==== THE RECORDS

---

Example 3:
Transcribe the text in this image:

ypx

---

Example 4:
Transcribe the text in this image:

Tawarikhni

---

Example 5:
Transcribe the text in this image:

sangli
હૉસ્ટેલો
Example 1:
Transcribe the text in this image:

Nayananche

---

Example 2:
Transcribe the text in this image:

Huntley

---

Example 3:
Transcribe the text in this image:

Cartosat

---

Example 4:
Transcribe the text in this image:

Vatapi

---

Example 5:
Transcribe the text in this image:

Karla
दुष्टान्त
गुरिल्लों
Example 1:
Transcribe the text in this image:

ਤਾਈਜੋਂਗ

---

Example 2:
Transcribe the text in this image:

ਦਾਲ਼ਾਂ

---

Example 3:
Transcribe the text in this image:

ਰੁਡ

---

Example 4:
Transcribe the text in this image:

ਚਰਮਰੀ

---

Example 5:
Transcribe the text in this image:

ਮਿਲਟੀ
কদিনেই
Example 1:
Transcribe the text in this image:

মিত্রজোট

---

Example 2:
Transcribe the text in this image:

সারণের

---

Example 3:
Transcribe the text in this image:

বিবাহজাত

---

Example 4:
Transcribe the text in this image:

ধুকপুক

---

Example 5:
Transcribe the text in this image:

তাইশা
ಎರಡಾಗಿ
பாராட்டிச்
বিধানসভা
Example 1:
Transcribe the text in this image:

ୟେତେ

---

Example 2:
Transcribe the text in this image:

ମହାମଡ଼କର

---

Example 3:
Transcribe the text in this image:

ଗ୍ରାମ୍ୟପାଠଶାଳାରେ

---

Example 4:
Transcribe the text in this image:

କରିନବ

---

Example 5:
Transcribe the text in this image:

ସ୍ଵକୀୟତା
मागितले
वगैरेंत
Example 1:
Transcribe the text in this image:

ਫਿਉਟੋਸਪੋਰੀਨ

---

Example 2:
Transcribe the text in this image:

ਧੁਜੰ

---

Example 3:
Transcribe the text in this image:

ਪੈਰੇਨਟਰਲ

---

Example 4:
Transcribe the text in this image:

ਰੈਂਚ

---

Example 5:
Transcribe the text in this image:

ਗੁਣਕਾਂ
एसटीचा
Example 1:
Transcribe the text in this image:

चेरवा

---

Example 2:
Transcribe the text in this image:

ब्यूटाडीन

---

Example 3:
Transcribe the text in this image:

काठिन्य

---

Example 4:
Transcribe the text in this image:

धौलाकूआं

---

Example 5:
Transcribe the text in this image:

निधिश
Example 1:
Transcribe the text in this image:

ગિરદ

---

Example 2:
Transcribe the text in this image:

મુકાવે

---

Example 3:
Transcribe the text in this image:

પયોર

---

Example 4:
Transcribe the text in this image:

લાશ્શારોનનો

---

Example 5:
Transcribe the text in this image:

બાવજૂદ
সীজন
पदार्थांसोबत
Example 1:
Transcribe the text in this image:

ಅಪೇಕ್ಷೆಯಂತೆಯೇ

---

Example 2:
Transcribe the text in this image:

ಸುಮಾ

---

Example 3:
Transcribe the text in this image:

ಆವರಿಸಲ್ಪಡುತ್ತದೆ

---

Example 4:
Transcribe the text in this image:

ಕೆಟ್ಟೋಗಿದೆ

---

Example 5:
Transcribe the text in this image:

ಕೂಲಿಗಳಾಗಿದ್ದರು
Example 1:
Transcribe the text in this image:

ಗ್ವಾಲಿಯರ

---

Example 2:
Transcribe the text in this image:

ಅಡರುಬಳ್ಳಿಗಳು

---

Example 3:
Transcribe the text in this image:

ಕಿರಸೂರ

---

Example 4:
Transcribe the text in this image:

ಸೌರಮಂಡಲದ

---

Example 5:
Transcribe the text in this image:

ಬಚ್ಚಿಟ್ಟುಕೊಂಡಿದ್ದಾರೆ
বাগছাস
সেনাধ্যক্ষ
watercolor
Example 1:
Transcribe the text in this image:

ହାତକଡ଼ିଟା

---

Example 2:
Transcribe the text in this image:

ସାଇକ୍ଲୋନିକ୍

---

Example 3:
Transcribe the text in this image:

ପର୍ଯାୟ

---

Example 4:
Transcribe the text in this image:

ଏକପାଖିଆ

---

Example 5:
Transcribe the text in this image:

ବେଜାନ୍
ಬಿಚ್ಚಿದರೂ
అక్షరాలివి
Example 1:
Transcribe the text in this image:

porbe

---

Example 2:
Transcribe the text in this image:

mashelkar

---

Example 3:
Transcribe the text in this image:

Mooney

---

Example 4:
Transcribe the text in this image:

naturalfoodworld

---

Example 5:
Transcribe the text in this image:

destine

========

### WHAT TO PRODUCE
Would you please repeat the whole listing exactly as it is?

### RESULT OF THE EXERCISE
---

Example 3:
Transcribe the text in this image:

ypx

---

Example 4:
Transcribe the text in this image:

Tawarikhni

---

Example 5:
Transcribe the text in this image:

sangli
હૉસ્ટેલો
Example 1:
Transcribe the text in this image:

Nayananche

---

Example 2:
Transcribe the text in this image:

Huntley

---

Example 3:
Transcribe the text in this image:

Cartosat

---

Example 4:
Transcribe the text in this image:

Vatapi

---

Example 5:
Transcribe the text in this image:

Karla
दुष्टान्त
गुरिल्लों
Example 1:
Transcribe the text in this image:

ਤਾਈਜੋਂਗ

---

Example 2:
Transcribe the text in this image:

ਦਾਲ਼ਾਂ

---

Example 3:
Transcribe the text in this image:

ਰੁਡ

---

Example 4:
Transcribe the text in this image:

ਚਰਮਰੀ

---

Example 5:
Transcribe the text in this image:

ਮਿਲਟੀ
কদিনেই
Example 1:
Transcribe the text in this image:

মিত্রজোট

---

Example 2:
Transcribe the text in this image:

সারণের

---

Example 3:
Transcribe the text in this image:

বিবাহজাত

---

Example 4:
Transcribe the text in this image:

ধুকপুক

---

Example 5:
Transcribe the text in this image:

তাইশা
ಎರಡಾಗಿ
பாராட்டிச்
বিধানসভা
Example 1:
Transcribe the text in this image:

ୟେତେ

---

Example 2:
Transcribe the text in this image:

ମହାମଡ଼କର

---

Example 3:
Transcribe the text in this image:

ଗ୍ରାମ୍ୟପାଠଶାଳାରେ

---

Example 4:
Transcribe the text in this image:

କରିନବ

---

Example 5:
Transcribe the text in this image:

ସ୍ଵକୀୟତା
मागितले
वगैरेंत
Example 1:
Transcribe the text in this image:

ਫਿਉਟੋਸਪੋਰੀਨ

---

Example 2:
Transcribe the text in this image:

ਧੁਜੰ

---

Example 3:
Transcribe the text in this image:

ਪੈਰੇਨਟਰਲ

---

Example 4:
Transcribe the text in this image:

ਰੈਂਚ

---

Example 5:
Transcribe the text in this image:

ਗੁਣਕਾਂ
एसटीचा
Example 1:
Transcribe the text in this image:

चेरवा

---

Example 2:
Transcribe the text in this image:

ब्यूटाडीन

---

Example 3:
Transcribe the text in this image:

काठिन्य

---

Example 4:
Transcribe the text in this image:

धौलाकूआं

---

Example 5:
Transcribe the text in this image:

निधिश
Example 1:
Transcribe the text in this image:

ગિરદ

---

Example 2:
Transcribe the text in this image:

મુકાવે

---

Example 3:
Transcribe the text in this image:

પયોર

---

Example 4:
Transcribe the text in this image:

લાશ્શારોનનો

---

Example 5:
Transcribe the text in this image:

બાવજૂદ
সীজন
पदार्थांसोबत
Example 1:
Transcribe the text in this image:

ಅಪೇಕ್ಷೆಯಂತೆಯೇ

---

Example 2:
Transcribe the text in this image:

ಸುಮಾ

---

Example 3:
Transcribe the text in this image:

ಆವರಿಸಲ್ಪಡುತ್ತದೆ

---

Example 4:
Transcribe the text in this image:

ಕೆಟ್ಟೋಗಿದೆ

---

Example 5:
Transcribe the text in this image:

ಕೂಲಿಗಳಾಗಿದ್ದರು
Example 1:
Transcribe the text in this image:

ಗ್ವಾಲಿಯರ

---

Example 2:
Transcribe the text in this image:

ಅಡರುಬಳ್ಳಿಗಳು

---

Example 3:
Transcribe the text in this image:

ಕಿರಸೂರ

---

Example 4:
Transcribe the text in this image:

ಸೌರಮಂಡಲದ

---

Example 5:
Transcribe the text in this image:

ಬಚ್ಚಿಟ್ಟುಕೊಂಡಿದ್ದಾರೆ
বাগছাস
সেনাধ্যক্ষ
watercolor
Example 1:
Transcribe the text in this image:

ହାତକଡ଼ିଟା

---

Example 2:
Transcribe the text in this image:

ସାଇକ୍ଲୋନିକ୍

---

Example 3:
Transcribe the text in this image:

ପର୍ଯାୟ

---

Example 4:
Transcribe the text in this image:

ଏକପାଖିଆ

---

Example 5:
Transcribe the text in this image:

ବେଜାନ୍
ಬಿಚ್ಚಿದರೂ
అక్షరాలివి
Example 1:
Transcribe the text in this image:

porbe

---

Example 2:
Transcribe the text in this image:

mashelkar

---

Example 3:
Transcribe the text in this image:

Mooney

---

Example 4:
Transcribe the text in this image:

naturalfoodworld

---

Example 5:
Transcribe the text in this image:

destine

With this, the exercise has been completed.